◆ DATA FOR ANALYSIS ◆
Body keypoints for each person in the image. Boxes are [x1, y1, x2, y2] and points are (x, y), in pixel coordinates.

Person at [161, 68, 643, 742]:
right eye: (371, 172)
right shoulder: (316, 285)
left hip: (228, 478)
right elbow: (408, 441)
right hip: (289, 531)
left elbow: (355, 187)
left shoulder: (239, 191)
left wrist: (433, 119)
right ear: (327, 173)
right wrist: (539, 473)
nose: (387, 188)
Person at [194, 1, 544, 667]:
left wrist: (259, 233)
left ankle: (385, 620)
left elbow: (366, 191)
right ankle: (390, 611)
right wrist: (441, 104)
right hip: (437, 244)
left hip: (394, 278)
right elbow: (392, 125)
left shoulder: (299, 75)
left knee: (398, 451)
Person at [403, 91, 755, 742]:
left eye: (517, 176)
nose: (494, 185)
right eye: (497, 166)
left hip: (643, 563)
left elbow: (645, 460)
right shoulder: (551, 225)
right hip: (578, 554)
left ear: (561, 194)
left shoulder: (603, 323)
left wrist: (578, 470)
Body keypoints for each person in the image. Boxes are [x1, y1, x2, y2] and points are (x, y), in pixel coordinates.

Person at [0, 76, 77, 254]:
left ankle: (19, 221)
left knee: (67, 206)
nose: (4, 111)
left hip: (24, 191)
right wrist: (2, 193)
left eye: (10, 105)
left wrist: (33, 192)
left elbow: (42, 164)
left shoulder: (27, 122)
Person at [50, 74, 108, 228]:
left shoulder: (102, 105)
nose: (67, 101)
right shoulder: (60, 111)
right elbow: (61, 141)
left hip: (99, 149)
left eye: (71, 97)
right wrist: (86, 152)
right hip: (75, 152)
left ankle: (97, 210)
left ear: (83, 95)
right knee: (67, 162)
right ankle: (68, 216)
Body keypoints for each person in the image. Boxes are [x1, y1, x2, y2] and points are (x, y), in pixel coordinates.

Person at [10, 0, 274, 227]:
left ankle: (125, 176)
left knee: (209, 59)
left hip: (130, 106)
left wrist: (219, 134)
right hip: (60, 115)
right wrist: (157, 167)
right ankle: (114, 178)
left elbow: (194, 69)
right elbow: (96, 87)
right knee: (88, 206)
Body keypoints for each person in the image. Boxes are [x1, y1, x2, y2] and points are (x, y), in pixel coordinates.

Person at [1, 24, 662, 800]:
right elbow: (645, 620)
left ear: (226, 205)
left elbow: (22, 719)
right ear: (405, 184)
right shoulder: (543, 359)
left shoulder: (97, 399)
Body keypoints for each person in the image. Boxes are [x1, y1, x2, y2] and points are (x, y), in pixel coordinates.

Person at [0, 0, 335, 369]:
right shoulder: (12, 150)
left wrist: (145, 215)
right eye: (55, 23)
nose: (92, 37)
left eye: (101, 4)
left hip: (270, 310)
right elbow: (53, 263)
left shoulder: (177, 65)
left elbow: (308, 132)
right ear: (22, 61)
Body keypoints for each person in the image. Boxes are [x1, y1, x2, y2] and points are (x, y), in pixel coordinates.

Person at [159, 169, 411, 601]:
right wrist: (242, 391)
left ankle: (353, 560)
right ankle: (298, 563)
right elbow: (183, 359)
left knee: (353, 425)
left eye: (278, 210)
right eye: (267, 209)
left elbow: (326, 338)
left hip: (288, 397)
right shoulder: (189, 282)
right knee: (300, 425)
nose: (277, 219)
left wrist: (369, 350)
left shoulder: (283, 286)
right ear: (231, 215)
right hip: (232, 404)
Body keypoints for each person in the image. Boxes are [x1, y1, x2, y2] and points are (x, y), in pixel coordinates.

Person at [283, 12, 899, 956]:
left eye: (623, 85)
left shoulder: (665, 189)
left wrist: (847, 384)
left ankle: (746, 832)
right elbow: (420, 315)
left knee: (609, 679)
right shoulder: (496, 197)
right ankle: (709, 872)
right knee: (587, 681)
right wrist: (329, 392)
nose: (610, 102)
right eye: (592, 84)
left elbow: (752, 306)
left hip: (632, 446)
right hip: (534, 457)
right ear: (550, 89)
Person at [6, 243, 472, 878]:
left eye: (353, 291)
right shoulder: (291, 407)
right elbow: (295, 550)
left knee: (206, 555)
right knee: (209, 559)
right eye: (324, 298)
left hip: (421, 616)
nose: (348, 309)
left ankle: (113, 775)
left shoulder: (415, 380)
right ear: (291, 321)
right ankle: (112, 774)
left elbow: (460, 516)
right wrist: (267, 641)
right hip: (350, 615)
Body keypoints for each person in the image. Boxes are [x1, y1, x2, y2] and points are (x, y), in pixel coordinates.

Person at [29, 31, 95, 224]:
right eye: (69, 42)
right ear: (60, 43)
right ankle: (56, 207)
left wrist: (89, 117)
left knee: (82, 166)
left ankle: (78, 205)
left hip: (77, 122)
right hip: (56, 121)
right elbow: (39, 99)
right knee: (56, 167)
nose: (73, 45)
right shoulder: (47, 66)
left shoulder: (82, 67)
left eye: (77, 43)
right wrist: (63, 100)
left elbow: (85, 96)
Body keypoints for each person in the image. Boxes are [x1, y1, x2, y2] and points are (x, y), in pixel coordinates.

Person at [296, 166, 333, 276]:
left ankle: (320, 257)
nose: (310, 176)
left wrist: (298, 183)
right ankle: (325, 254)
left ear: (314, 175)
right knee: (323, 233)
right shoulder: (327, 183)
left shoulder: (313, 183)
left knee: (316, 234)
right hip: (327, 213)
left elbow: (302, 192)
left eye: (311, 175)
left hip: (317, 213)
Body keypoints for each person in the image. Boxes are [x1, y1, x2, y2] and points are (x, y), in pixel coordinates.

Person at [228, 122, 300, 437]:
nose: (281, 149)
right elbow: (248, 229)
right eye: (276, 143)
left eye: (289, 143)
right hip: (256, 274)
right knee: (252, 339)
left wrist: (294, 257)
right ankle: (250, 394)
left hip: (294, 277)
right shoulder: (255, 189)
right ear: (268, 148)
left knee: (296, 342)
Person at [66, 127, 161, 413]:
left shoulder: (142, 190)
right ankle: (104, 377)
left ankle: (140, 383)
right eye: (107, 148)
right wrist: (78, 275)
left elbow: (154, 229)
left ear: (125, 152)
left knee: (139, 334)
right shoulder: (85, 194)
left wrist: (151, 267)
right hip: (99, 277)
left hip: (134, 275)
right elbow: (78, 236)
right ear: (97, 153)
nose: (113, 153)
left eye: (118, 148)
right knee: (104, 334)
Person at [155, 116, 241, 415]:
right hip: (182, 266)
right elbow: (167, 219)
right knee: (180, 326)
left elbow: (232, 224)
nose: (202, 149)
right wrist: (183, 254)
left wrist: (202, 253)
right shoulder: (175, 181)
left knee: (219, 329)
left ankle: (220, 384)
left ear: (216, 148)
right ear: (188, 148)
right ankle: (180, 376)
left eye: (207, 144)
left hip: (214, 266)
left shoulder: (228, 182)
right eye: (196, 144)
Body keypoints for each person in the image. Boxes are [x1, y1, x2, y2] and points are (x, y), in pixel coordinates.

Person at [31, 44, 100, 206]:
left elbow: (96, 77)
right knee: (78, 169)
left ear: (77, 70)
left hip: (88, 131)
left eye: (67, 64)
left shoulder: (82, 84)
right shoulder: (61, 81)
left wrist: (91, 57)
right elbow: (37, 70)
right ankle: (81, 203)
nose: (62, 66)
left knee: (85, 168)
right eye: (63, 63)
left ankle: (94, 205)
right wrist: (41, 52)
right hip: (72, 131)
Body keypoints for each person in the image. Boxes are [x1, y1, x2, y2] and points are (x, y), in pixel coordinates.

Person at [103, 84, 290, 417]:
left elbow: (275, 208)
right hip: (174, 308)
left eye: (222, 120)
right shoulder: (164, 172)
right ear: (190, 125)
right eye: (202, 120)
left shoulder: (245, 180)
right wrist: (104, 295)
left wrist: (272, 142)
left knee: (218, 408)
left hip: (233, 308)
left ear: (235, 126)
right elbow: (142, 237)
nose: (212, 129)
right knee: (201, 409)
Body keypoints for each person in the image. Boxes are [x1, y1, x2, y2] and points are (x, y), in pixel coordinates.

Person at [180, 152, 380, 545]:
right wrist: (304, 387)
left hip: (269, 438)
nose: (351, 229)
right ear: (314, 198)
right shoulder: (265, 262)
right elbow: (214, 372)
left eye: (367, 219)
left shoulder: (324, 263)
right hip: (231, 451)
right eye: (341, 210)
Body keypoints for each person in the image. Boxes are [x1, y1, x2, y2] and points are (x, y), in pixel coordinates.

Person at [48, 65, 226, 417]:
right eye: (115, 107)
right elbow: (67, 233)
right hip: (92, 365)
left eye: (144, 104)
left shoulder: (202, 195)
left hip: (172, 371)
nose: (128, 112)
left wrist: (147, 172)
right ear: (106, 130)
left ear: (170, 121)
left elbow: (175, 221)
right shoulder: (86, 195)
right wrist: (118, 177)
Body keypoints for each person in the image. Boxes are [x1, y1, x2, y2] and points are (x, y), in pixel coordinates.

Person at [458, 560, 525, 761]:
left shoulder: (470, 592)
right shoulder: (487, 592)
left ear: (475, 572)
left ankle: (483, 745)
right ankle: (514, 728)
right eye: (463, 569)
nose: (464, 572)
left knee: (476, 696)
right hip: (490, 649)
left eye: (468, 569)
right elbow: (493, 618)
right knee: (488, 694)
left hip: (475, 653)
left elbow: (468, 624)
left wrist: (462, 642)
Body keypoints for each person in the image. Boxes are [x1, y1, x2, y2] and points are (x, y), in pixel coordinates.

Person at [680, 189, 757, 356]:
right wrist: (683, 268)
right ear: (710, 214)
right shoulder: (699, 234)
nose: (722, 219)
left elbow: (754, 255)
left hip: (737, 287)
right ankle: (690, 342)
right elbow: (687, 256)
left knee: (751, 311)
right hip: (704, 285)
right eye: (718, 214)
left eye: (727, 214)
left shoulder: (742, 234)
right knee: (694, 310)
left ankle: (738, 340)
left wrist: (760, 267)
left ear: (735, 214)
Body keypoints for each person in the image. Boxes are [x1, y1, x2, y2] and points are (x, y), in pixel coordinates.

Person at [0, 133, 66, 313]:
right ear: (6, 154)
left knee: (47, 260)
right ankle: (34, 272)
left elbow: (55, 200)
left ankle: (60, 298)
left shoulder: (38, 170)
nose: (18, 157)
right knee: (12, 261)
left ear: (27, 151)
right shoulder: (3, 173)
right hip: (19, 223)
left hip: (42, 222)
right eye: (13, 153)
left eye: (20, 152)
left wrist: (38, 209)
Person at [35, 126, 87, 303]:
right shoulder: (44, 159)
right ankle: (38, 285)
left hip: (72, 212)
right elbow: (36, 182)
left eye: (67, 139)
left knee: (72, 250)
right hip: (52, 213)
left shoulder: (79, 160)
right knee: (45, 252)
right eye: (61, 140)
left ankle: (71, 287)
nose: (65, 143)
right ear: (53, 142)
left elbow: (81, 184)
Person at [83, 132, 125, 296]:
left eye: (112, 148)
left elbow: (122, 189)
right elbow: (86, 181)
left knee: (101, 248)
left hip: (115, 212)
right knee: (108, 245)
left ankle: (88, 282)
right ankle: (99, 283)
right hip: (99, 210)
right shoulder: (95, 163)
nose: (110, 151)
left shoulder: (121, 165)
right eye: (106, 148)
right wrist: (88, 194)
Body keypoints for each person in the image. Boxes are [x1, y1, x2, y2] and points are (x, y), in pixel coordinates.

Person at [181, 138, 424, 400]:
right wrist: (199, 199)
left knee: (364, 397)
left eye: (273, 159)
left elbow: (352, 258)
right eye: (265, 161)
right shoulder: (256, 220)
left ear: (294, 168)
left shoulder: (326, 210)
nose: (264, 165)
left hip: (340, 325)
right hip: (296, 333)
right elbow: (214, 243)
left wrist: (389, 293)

◆ YOUR ASSIGNMENT ◆
Find the line that contains "left elbow: (352, 258)". Repeat it and every line after it, exactly as written, up to and including the last line of the records above.

◆ ANSWER FOR THE TASK ◆
left elbow: (352, 258)
right eye: (265, 161)
right shoulder: (256, 220)
left ear: (294, 168)
left shoulder: (326, 210)
nose: (264, 165)
left hip: (340, 325)
right hip: (296, 333)
right elbow: (214, 243)
left wrist: (389, 293)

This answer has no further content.